Source passage:

Social media is abuzz with posts from fire, air and law-enforcement posts telling Valley residents where the blanket of smoke in the air is coming from.
“Drift smoke from the fires burning all over California is settling in our area. There are currently no fires within the city of Turlock. Our dispatch is currently receiving numerous calls for the smell of smoke,” the Turlock Fire Department posted on Facebook on Wednesday morning.
“Seeing and smelling smoke in Patterson? It’s drifting into the Valley from several large fires currently burning to the north of us,” Patterson Police Services posted. Modesto Fire issued much the same message.
The Modesto Police Department tweeted, “The smoke in and around Modesto is from the Northern California wildfires. For health reasons, stay inside.”
The Northern San Joaquin Valley is being impacted by fires to the north in Solano, Sonoma and Napa counties, said Anthony Presto, spokesman at the Modesto office of the San Joaquin Valley Air Pollution Control District. “The inversion layer is giving us heavy impacts.”

What you have to do: According to the passage on Valley smoke, which counties are the fires affecting the Northern San Joaquin Valley burning in? The items after this point have nothing to do with the passage on Valley smoke.

Data:
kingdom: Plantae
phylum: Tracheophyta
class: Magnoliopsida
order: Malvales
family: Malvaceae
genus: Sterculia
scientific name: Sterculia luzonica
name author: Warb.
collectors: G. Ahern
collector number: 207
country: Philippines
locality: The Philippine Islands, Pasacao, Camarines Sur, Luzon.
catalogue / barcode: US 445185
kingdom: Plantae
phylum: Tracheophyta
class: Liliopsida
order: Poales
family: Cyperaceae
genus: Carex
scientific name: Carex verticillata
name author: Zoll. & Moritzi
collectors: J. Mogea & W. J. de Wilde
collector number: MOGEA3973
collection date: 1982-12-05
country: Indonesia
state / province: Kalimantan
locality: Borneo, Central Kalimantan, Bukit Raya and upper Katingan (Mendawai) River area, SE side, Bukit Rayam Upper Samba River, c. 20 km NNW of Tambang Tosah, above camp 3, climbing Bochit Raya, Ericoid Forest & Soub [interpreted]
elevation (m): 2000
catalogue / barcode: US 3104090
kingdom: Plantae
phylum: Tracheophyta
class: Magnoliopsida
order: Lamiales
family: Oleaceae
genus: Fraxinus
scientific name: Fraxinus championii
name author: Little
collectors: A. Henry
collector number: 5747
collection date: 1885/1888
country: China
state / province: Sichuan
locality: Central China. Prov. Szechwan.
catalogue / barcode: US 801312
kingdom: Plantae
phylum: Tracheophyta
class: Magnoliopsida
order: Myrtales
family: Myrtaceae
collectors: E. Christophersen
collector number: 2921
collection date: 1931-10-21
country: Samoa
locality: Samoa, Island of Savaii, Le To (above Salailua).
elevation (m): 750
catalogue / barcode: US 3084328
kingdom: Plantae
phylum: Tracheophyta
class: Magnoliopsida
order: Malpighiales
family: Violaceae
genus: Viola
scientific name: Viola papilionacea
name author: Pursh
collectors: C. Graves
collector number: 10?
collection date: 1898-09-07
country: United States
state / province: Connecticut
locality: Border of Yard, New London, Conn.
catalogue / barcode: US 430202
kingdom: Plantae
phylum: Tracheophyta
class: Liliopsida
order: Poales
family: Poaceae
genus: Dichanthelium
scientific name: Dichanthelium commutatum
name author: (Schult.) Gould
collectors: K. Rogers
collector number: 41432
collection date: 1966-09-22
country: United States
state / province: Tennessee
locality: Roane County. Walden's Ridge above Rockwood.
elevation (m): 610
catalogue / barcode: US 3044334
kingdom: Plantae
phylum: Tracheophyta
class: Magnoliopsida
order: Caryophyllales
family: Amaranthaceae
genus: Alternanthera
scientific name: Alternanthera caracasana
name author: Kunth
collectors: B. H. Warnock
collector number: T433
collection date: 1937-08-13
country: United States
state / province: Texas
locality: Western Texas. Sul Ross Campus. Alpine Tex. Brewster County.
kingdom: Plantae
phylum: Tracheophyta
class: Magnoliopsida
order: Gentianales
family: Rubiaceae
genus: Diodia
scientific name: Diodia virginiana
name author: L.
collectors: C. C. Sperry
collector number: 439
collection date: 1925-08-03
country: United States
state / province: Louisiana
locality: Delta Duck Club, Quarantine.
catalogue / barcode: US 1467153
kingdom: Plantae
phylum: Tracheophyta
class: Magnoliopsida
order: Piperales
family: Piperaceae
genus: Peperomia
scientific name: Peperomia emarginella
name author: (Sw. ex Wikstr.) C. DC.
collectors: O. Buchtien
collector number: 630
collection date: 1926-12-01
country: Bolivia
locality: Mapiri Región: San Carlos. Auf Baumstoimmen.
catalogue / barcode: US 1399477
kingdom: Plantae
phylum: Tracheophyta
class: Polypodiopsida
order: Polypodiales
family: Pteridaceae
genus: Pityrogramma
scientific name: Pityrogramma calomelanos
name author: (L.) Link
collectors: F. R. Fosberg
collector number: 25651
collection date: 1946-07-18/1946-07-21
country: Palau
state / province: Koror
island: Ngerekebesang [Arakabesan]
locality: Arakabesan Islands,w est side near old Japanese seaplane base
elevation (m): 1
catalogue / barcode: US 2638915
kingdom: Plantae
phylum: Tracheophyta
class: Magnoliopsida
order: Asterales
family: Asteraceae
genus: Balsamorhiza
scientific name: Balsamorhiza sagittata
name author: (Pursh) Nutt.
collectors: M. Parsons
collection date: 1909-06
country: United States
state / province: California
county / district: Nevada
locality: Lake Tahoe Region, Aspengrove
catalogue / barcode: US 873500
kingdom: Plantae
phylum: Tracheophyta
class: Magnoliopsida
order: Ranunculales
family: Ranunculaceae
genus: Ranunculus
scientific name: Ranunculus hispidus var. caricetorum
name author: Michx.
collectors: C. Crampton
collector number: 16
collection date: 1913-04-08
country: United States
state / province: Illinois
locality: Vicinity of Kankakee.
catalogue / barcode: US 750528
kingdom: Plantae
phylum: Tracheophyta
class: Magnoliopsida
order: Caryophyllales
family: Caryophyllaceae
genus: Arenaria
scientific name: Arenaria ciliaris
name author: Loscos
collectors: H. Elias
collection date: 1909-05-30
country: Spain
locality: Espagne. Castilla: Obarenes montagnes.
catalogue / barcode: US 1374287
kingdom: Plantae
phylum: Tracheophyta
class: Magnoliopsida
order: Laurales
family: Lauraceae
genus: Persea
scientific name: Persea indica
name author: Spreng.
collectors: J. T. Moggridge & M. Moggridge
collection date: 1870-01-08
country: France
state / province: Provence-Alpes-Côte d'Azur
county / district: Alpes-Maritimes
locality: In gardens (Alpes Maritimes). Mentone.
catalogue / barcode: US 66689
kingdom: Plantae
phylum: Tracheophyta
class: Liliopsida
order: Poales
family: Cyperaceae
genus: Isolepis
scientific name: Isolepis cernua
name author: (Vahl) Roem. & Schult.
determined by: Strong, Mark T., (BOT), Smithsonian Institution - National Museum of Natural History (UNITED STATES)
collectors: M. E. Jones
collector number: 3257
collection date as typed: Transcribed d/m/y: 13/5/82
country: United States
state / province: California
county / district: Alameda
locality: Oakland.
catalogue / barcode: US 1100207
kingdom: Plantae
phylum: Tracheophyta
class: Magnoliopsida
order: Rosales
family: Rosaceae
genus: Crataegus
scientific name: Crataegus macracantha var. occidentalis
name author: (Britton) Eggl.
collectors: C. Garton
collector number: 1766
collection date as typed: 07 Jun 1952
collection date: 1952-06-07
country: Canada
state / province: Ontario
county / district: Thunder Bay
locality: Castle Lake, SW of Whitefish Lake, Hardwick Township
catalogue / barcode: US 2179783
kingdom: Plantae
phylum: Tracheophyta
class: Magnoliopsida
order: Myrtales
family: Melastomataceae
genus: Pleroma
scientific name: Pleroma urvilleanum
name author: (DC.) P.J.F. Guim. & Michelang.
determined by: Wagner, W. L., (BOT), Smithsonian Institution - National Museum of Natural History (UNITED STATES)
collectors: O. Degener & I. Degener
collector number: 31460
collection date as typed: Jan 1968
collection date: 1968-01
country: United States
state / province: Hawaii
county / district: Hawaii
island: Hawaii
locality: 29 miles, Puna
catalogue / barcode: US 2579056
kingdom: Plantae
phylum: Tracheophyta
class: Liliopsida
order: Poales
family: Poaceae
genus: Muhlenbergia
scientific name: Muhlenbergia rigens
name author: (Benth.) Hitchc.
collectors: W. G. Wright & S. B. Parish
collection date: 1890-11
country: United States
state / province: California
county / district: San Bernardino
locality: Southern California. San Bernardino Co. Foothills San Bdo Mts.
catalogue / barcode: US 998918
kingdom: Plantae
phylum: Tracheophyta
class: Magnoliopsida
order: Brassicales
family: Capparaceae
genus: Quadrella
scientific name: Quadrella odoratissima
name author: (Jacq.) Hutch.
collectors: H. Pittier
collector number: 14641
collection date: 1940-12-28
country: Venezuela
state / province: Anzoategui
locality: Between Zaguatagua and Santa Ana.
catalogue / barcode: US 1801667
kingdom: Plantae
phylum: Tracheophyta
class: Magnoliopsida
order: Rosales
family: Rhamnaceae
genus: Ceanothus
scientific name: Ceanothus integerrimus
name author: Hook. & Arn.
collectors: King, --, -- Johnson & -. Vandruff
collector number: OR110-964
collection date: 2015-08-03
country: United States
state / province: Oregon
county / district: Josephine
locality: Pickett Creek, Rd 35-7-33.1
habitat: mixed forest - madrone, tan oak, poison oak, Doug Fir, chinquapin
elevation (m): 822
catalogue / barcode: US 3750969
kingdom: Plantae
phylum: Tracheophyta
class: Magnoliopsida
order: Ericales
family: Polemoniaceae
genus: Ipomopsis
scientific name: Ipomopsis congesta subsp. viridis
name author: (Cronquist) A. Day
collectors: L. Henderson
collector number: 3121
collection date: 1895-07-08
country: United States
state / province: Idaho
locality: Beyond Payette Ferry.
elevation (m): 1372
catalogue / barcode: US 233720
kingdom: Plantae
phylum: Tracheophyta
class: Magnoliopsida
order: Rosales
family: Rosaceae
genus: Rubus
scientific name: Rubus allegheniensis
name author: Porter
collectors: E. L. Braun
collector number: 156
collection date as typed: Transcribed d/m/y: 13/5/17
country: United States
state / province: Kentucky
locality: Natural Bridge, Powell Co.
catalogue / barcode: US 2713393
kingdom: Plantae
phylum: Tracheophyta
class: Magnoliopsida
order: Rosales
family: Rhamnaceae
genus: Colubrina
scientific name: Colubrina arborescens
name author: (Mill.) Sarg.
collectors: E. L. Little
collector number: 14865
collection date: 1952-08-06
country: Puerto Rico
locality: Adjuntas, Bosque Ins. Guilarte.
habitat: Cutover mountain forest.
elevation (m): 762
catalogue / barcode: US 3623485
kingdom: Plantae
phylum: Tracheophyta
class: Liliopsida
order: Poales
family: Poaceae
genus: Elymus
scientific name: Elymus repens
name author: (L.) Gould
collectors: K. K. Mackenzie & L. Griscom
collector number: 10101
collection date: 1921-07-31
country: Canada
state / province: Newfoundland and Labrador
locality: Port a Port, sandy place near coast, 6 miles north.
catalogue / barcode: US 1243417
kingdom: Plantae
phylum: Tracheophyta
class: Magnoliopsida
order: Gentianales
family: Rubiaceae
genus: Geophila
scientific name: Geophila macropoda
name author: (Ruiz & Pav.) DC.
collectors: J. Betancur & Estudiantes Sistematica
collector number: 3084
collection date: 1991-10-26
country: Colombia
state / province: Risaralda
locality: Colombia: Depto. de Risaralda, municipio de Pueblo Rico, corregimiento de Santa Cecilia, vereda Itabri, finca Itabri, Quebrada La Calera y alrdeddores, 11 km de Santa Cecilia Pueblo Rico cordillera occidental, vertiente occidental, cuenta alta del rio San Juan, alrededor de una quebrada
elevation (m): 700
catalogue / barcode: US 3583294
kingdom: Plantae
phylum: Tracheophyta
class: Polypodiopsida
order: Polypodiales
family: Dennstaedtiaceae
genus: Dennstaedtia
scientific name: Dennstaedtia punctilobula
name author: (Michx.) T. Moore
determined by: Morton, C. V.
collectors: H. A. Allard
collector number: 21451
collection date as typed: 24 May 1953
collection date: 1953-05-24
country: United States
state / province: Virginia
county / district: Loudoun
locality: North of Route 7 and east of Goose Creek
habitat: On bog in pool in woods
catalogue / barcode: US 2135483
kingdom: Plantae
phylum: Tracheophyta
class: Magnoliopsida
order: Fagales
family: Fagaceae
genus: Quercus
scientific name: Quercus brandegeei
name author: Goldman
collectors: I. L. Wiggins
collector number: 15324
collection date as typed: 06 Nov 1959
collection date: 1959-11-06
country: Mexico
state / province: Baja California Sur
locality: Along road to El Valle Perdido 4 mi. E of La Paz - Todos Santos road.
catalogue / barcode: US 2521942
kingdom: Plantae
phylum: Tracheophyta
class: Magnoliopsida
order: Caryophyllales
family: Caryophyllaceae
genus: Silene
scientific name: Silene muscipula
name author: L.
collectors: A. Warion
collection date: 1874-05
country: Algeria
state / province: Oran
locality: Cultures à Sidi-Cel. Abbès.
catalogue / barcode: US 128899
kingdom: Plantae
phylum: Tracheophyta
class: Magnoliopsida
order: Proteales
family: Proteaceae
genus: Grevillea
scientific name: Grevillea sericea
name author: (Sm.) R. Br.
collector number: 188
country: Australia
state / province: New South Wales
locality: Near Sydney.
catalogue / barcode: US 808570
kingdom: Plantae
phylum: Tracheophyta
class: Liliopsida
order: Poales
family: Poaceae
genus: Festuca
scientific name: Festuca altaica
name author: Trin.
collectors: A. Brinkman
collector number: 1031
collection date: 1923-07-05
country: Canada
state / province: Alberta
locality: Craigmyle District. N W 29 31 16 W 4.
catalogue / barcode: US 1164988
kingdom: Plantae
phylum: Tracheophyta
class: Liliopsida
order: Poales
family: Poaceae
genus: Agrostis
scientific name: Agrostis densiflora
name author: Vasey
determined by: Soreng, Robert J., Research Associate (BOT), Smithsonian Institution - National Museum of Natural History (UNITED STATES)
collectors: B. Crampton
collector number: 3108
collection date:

Task solution: Solano, Sonoma and Napa counties.